◆ **ASSIGNMENT**: Write all of the entries out again exactly, but not the images.

◆ **ENTRIES SHOWN**:

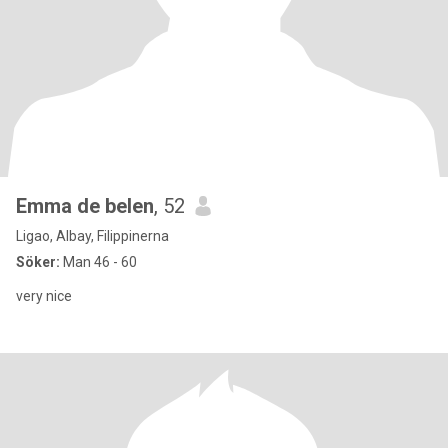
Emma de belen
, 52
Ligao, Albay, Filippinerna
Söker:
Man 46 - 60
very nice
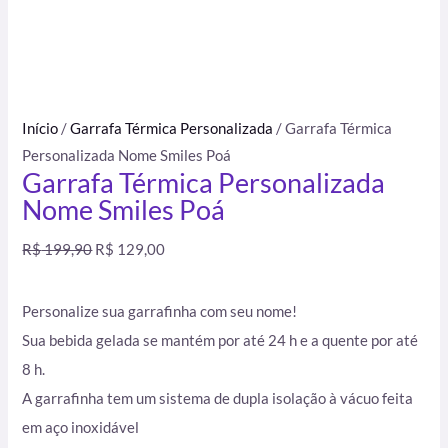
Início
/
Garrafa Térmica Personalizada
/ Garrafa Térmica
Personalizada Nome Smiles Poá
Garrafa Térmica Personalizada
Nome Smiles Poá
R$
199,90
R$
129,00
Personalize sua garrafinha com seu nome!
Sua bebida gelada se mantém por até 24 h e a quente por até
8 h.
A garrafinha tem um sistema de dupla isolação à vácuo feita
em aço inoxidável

◆ **RESPONSE BOX**:
Emma de belen
, 52
Ligao, Albay, Filippinerna
Söker:
Man 46 - 60
very nice
Início
/
Garrafa Térmica Personalizada
/ Garrafa Térmica
Personalizada Nome Smiles Poá
Garrafa Térmica Personalizada
Nome Smiles Poá
R$
199,90
R$
129,00
Personalize sua garrafinha com seu nome!
Sua bebida gelada se mantém por até 24 h e a quente por até
8 h.
A garrafinha tem um sistema de dupla isolação à vácuo feita
em aço inoxidável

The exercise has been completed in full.